Request A →
Answer these questions using the article on US–Pakistan relations, marking each answer with the same numeral:
(i) How many nuclear bombs does the article say Pakistan's arsenal holds?
(ii) How many Pakistani soldiers were killed by the US cross-border air strike that led Islamabad to block the supply routes?
(iii) How many protesters were killed in the demonstrations in major Pakistani cities?
Request B → Carry on the article about US–Pakistan relations, picking up right after its last paragraph.

[[ Passage to read open ]]

This story first appeared on the TomDispatch website.
The United States and Pakistan are by now a classic example of a dysfunctional nuclear family (with an emphasis on "nuclear"). While the two governments and their peoples become more suspicious and resentful of each other with every passing month, Washington and Islamabad are still locked in an awkward post-9/11 embrace that, at this juncture, neither can afford to let go of.
Washington is keeping Pakistan, with its collapsing economy and bloated military, afloat but also cripplingly dependent on its handouts and US-sanctioned International Monetary Fund loans. Meanwhile, CIA drones unilaterally strike its tribal borderlands. Islamabad returns the favor. It holds Washington hostage over its Afghan War from which the Pentagon won't be able to exit in an orderly fashion without its help. By blocking US and NATO supply routes into Afghanistan (after a US cross-border air strike had killed 24 Pakistani soldiers) from November 2011 until last July, Islamabad managed to ratchet up the cost of the war while underscoring its indispensability to the Obama administration.
At the heart of this acerbic relationship, however, is Pakistan's arsenal of 110 nuclear bombs which, if the country were to disintegrate, could fall into the hands of Islamist militants, possibly from inside its own security establishment. As Barack Obama confided to his aides, this remains his worst foreign-policy nightmare, despite the decision of the US Army to train a commando unit to retrieve Pakistan's nukes, should extremists seize some of them or materials to produce a "dirty bomb" themselves.
Two Publics, Differing Opinions
Pakistan's military high command fears the Pentagon's contingency plans to seize its nukes. Following the clandestine strike by US SEALs that killed Osama bin Laden in Abbottabad in May 2011, it loaded elements of its nuclear arsenal onto trucks, which rumbled around the country to frustrate any possible American attempt to grab its most prized possessions. When Senator John Kerry arrived in Islamabad to calm frayed nerves following Bin Laden's assassination, high Pakistani officials insisted on a written US promise not to raid their nuclear arsenal. He snubbed the demand.
Since then mutual distrust between the two nominal allies—a relationship encapsulated by some in the term "AmPak"—has only intensified. Last month, for instance, Pakistan became the sole Muslim country to officially call on the Obama administration to ban the anti-Islamic 14-minute video clipInnocence of Muslims, which depicts the Prophet Muhammad as a womanizer, religious fraud, and pedophile.
While offering a bounty of $100,000 for the killing of Nakoula Basseley Nakoula, an Egyptian-American Christian producer of the movie, Pakistan's Railways Minister Ghulam Ahmad Bilour called on al-Qaeda and the Pakistani Taliban to be "partners in this noble deed." Prime Minister Raja Ashraf distanced his government from Bilour's incitement to murder, a criminal offense under Pakistani law, but did not dismiss him from the cabinet. The US State Department strongly condemned Bilour's move.
Pakistan also stood out as the only Muslim state whose government declared a public holiday, "Love the Prophet Muhammad Day," to encourage its people to demonstrate against the offending movie. The US Embassy's strategy of disarming criticism with TV and newspaper ads showing President Obama and Secretary of State Hillary Clinton condemning "the content and the message" of the film failed to discourage protesters. In fact, the demonstrations in major Pakistani cities turned so violent that 23 protesters were killed, the highest figure worldwide.

[[ Passage to read closed ]]
[[ Dataset extract open ]]

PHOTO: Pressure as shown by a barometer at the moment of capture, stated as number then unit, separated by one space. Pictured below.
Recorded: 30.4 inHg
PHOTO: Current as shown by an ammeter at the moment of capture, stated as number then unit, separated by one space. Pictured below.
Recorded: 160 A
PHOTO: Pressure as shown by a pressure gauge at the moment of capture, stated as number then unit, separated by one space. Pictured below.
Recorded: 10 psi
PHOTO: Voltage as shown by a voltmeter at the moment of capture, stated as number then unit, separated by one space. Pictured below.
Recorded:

[[ Dataset extract closed ]]
[[ Dataset extract open ]]

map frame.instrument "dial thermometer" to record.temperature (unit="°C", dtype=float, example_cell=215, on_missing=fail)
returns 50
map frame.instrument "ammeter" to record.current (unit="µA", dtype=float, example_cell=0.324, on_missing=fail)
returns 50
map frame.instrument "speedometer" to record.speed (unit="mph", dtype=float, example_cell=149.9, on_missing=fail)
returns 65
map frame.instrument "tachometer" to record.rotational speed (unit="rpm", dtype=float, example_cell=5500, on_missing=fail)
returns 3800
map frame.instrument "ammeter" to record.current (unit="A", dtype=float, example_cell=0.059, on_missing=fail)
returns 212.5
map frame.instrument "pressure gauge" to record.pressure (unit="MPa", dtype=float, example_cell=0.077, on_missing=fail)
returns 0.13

[[ Dataset extract closed ]]
[[ Dataset extract open ]]

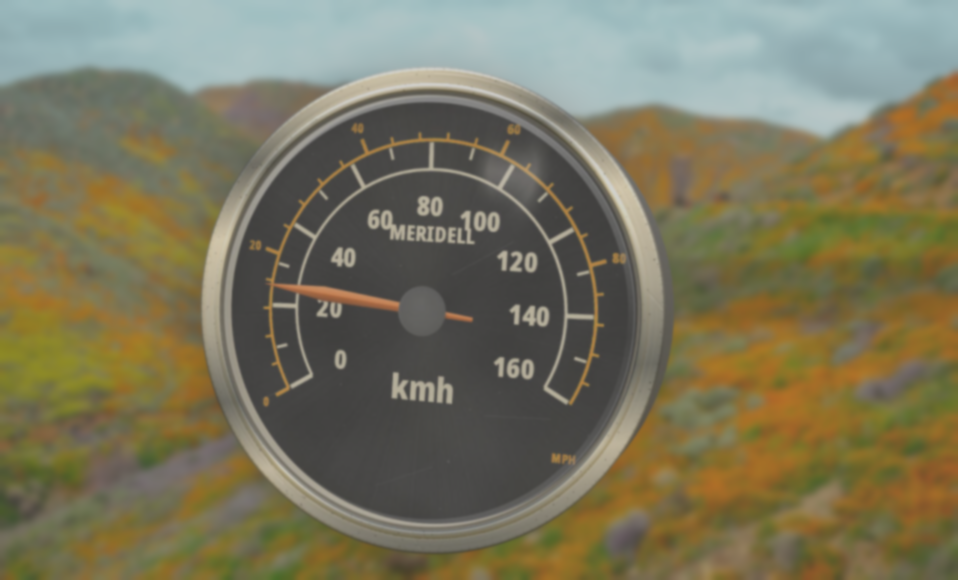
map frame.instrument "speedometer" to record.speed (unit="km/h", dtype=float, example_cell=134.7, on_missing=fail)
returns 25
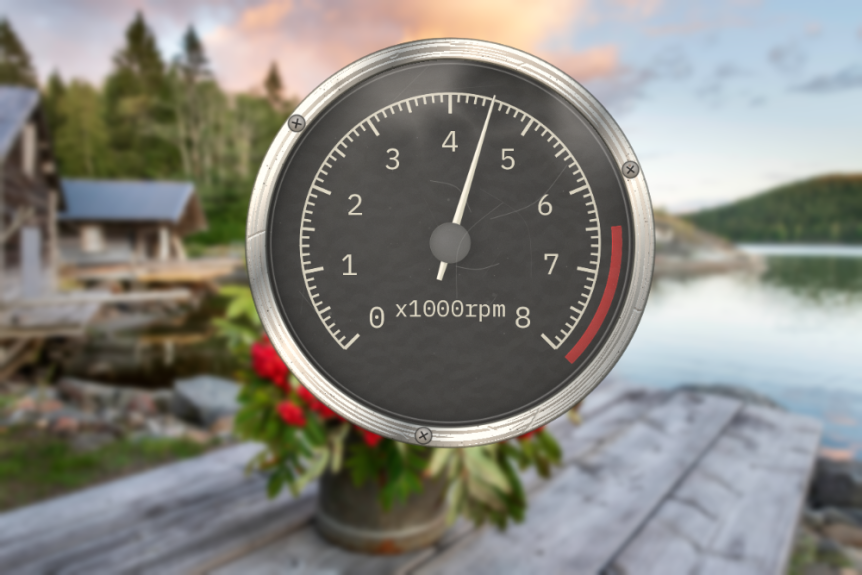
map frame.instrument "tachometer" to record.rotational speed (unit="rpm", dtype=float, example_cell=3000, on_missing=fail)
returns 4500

[[ Dataset extract closed ]]

Response box A →
(i) 110
(ii) 24
(iii) 23

Response box B →
Taking advantage of the government's stance, proscribed jihadist organizations made a defiant show of their continued existence. In Lahore, the capital of Punjab, the country's largest province, activists from the banned Lashkar-e Taiba (Army of the Pure), whose leader Hafiz Saeed is the target of a $10 million bounty by Washington, led protesters toward the American consulate where perimeter defenses had been breached earlier in the week. In Islamabad, activists from the Sipah-e-Sahaba (Soldiers of the Prophet's Companions), an outlawed Sunni faction, clashed with the police for hours in the course of a march to the heavily guarded diplomatic enclave.
These outlawed organizations continue to operate with impunity in an environment that has grown rabidly anti-American. A June 2012 survey by the Washington-based Pew Research Center (PRC) found that 74% of Pakistanis consider the United States an enemy. By contrast, only 12% believe that US aid helps solve problems in their country in a situation in which 89% describe their nation's economic situation as "bad."
The American public's view of Pakistan is equally bleak. February polls by Gallup and Fox News indicated that 81% of Americans had an unfavorable view of that country; just 15% held a contrary view, the lowest figure of the post-9/11 period (with only the remaining "axis of evil" states of Iran and North Korea faring worse).
Clashing Views on the War on Terror
Most Americans consider Pakistan an especially unreliable ally in Washington's war on terror. That it provided safe haven to bin Laden for 10 years before his violent death in 2011 reinforced this perception. Bin Laden's successor, Ayman Zawahiri, is widely believed to be hiding in Pakistan. So, too, are Mullah Muhammad Omar and other leaders of the Afghan Taliban.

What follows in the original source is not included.